Through a continuous flow of visual and sonic scenes, our Stabat Mater questions what remains after surviving the death of a child and how to give shape and space to grief. Mary’s archetypal pain, immortalized in Pergolesi’s Stabat Mater, is the lament of a human voice calling for shared compassion. It’s as if that voice asks not to be left alone, to share the pain and make it our own. In ancient times, no one was left alone in mourning; communities, especially women, would surround the grieving person, participating in their lament. The ancient lament was a required ritual with a rhythmic and musical identity, giving form to the grief, containing it within a musical time frame, transforming it into art and preventing it from descending into madness.

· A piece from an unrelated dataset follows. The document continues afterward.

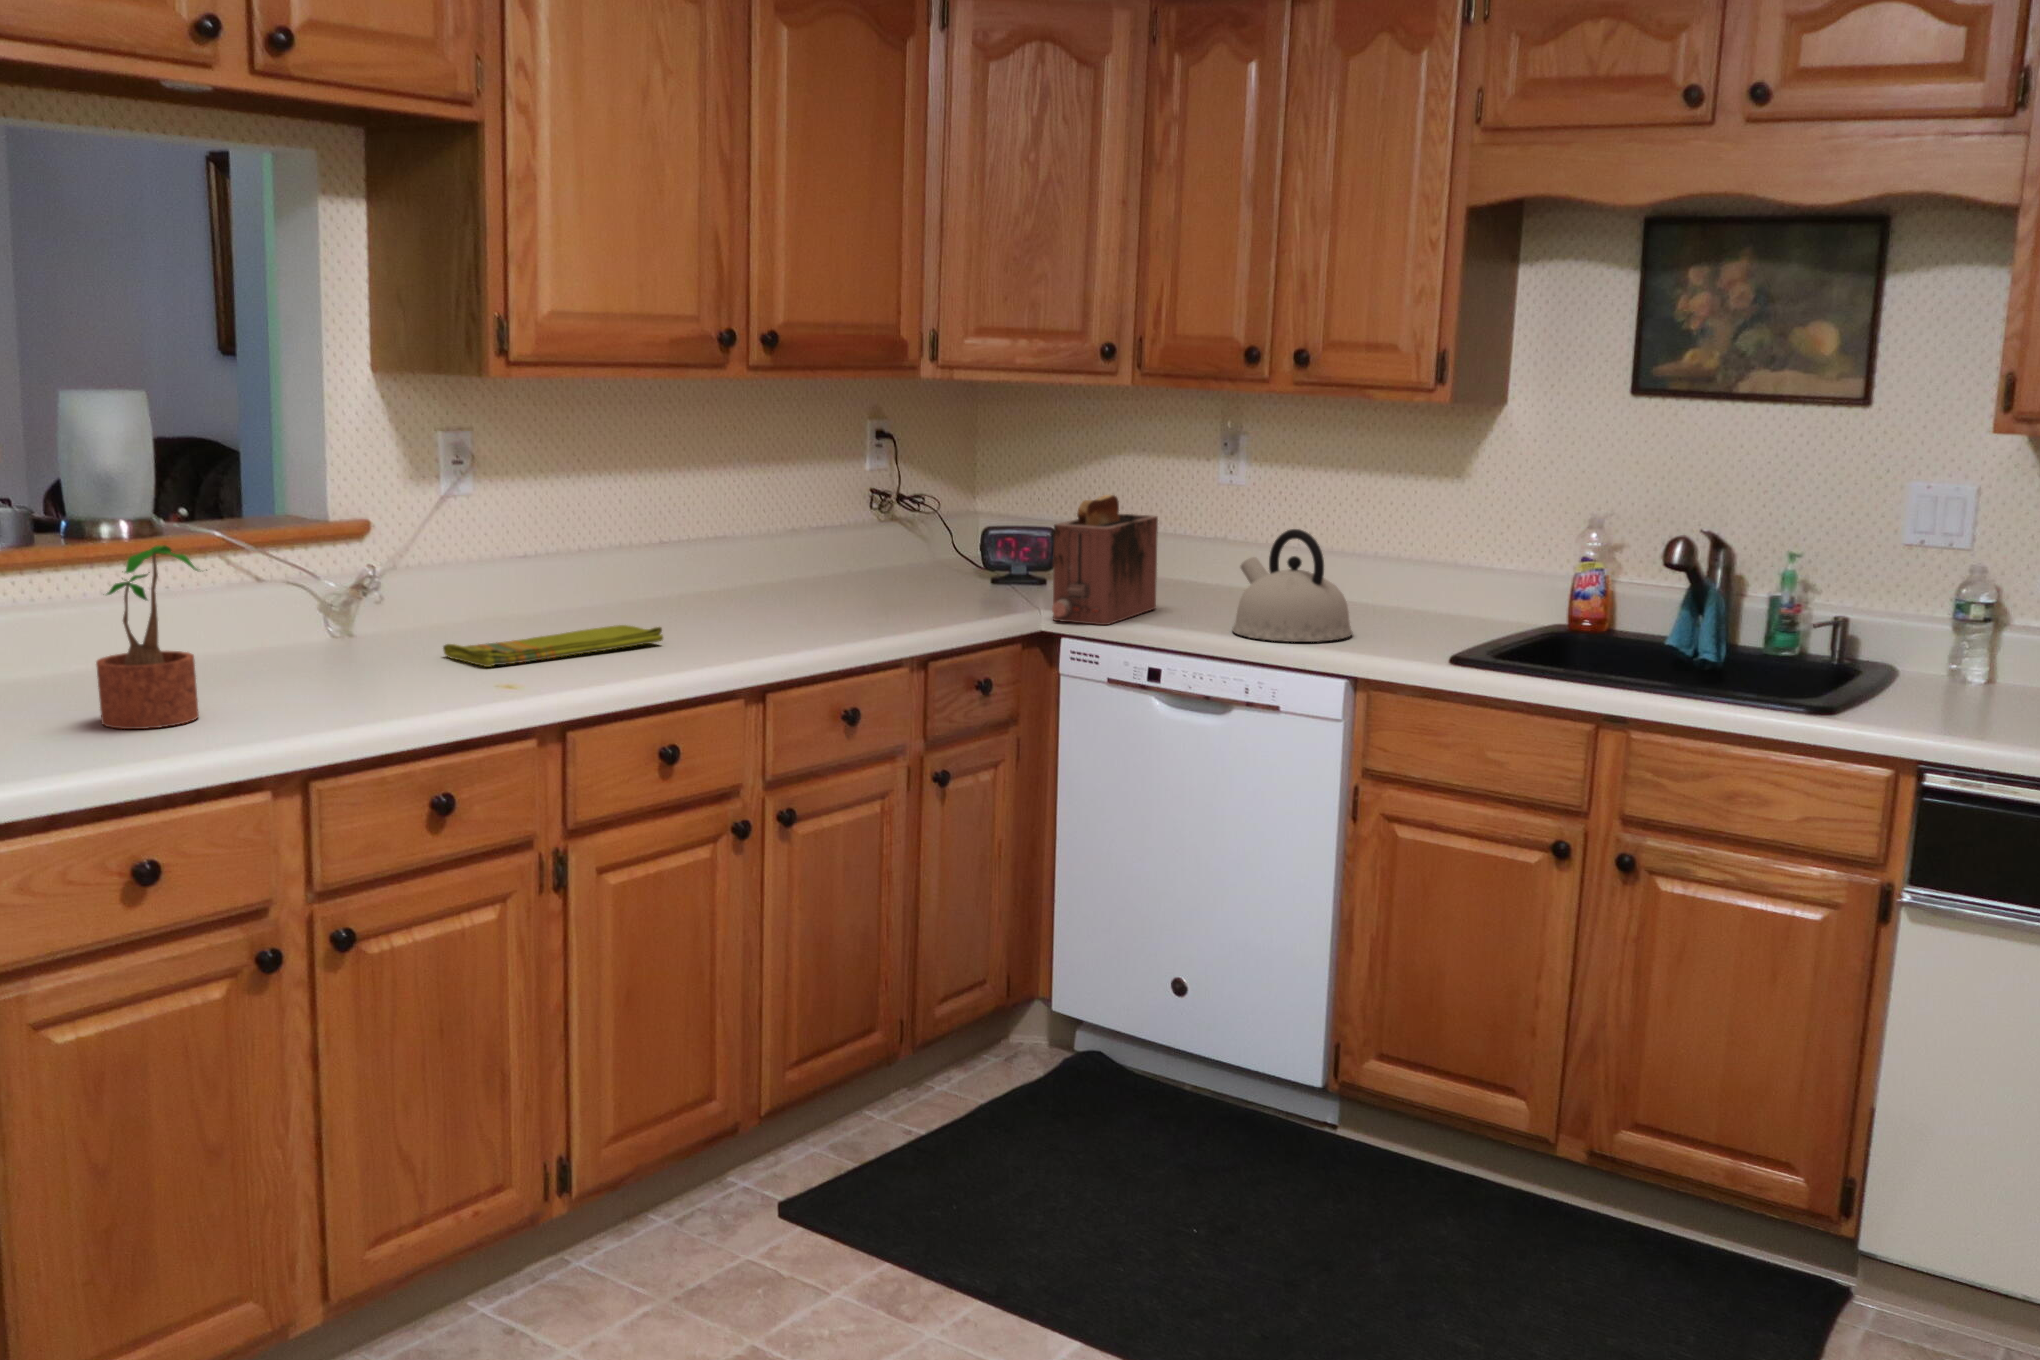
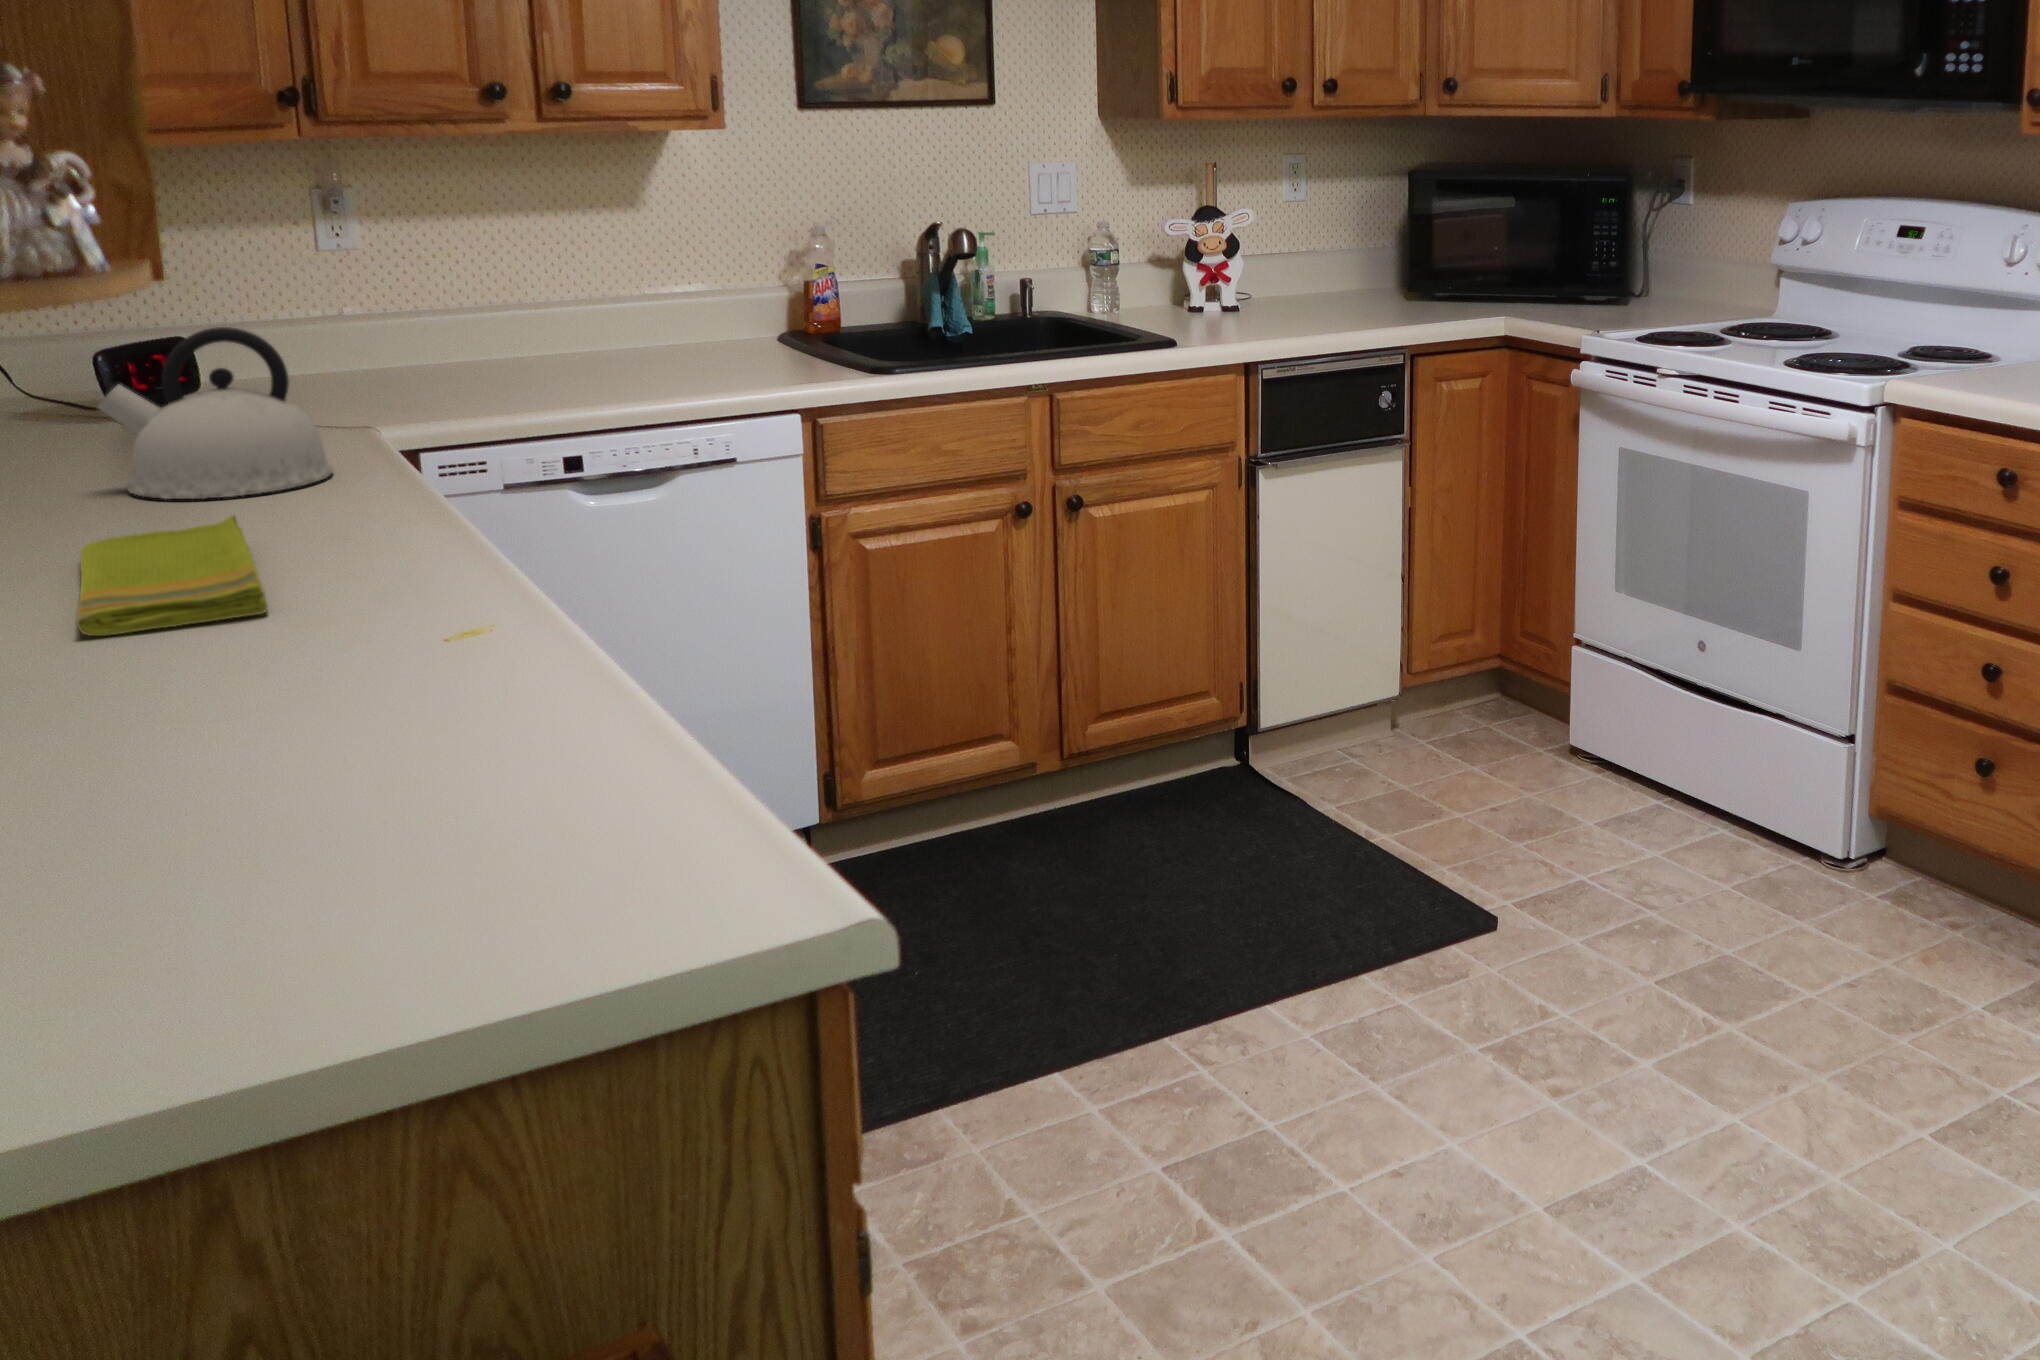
toaster: present [1052,495,1158,625] -> none [314,258,475,423]
kettle: present [1232,529,1352,642] -> present [98,327,333,499]
potted plant: present [96,545,200,729] -> none [302,439,510,816]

But are we still capable of feeling and recognizing suffering as part of humanity and life, of “feeling together” and experiencing the same emotion together? Today, in grief, we are alone. We struggle to find forms of shared expression, retreating into ourselves. As witnesses to others’ pain, we often don’t know what to do, lacking a communal ritual for sharing grief, leaving the individual to face it alone.

The Music
From a musical standpoint, the project introduces a completely new element that both projects the work into a contemporary dimension and allows the various episodes to connect even more effectively with the dance. Certain sections have been linked with specially composed musical inserts. These new parts maintain the original sentiment of Pergolesi’s text, drawing no external material, but are woven into the original musical fabric, reworked and experienced in a modern context.